To-do item
Return the records exactly as they are.

Excerpted records
+---+

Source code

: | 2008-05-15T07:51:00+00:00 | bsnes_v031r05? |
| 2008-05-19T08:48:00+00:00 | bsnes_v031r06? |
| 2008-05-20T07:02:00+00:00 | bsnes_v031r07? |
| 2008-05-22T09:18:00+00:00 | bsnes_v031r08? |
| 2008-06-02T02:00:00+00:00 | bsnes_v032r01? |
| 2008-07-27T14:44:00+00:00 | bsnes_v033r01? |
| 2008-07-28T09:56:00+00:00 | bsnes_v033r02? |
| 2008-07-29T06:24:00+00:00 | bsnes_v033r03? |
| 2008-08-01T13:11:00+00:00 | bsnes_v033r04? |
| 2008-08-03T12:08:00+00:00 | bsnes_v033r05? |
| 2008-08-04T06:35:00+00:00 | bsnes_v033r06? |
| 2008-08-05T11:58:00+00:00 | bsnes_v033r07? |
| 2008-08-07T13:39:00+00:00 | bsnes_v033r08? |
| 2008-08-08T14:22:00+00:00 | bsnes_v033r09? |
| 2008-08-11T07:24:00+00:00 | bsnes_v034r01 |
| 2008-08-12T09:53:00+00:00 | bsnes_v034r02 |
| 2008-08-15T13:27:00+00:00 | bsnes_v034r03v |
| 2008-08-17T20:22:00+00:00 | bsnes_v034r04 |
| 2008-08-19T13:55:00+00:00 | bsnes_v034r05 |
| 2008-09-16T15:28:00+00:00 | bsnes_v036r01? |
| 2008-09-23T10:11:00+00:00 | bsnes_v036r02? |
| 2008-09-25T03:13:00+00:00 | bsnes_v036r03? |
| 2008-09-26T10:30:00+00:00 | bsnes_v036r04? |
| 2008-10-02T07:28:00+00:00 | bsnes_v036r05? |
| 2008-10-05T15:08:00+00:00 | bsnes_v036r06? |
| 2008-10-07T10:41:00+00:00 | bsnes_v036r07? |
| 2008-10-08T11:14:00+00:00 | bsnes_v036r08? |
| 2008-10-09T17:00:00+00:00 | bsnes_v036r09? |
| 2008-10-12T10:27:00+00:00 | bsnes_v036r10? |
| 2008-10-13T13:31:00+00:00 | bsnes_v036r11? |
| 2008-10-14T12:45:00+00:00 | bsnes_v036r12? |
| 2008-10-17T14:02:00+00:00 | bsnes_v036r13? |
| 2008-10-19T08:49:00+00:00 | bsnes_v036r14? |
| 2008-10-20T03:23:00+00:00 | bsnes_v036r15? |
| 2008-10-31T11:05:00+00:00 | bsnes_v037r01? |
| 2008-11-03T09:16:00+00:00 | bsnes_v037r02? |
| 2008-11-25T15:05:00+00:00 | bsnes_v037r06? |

+---+

Response area
Source code

: | 2008-05-15T07:51:00+00:00 | bsnes_v031r05? |
| 2008-05-19T08:48:00+00:00 | bsnes_v031r06? |
| 2008-05-20T07:02:00+00:00 | bsnes_v031r07? |
| 2008-05-22T09:18:00+00:00 | bsnes_v031r08? |
| 2008-06-02T02:00:00+00:00 | bsnes_v032r01? |
| 2008-07-27T14:44:00+00:00 | bsnes_v033r01? |
| 2008-07-28T09:56:00+00:00 | bsnes_v033r02? |
| 2008-07-29T06:24:00+00:00 | bsnes_v033r03? |
| 2008-08-01T13:11:00+00:00 | bsnes_v033r04? |
| 2008-08-03T12:08:00+00:00 | bsnes_v033r05? |
| 2008-08-04T06:35:00+00:00 | bsnes_v033r06? |
| 2008-08-05T11:58:00+00:00 | bsnes_v033r07? |
| 2008-08-07T13:39:00+00:00 | bsnes_v033r08? |
| 2008-08-08T14:22:00+00:00 | bsnes_v033r09? |
| 2008-08-11T07:24:00+00:00 | bsnes_v034r01 |
| 2008-08-12T09:53:00+00:00 | bsnes_v034r02 |
| 2008-08-15T13:27:00+00:00 | bsnes_v034r03v |
| 2008-08-17T20:22:00+00:00 | bsnes_v034r04 |
| 2008-08-19T13:55:00+00:00 | bsnes_v034r05 |
| 2008-09-16T15:28:00+00:00 | bsnes_v036r01? |
| 2008-09-23T10:11:00+00:00 | bsnes_v036r02? |
| 2008-09-25T03:13:00+00:00 | bsnes_v036r03? |
| 2008-09-26T10:30:00+00:00 | bsnes_v036r04? |
| 2008-10-02T07:28:00+00:00 | bsnes_v036r05? |
| 2008-10-05T15:08:00+00:00 | bsnes_v036r06? |
| 2008-10-07T10:41:00+00:00 | bsnes_v036r07? |
| 2008-10-08T11:14:00+00:00 | bsnes_v036r08? |
| 2008-10-09T17:00:00+00:00 | bsnes_v036r09? |
| 2008-10-12T10:27:00+00:00 | bsnes_v036r10? |
| 2008-10-13T13:31:00+00:00 | bsnes_v036r11? |
| 2008-10-14T12:45:00+00:00 | bsnes_v036r12? |
| 2008-10-17T14:02:00+00:00 | bsnes_v036r13? |
| 2008-10-19T08:49:00+00:00 | bsnes_v036r14? |
| 2008-10-20T03:23:00+00:00 | bsnes_v036r15? |
| 2008-10-31T11:05:00+00:00 | bsnes_v037r01? |
| 2008-11-03T09:16:00+00:00 | bsnes_v037r02? |
| 2008-11-25T15:05:00+00:00 | bsnes_v037r06? |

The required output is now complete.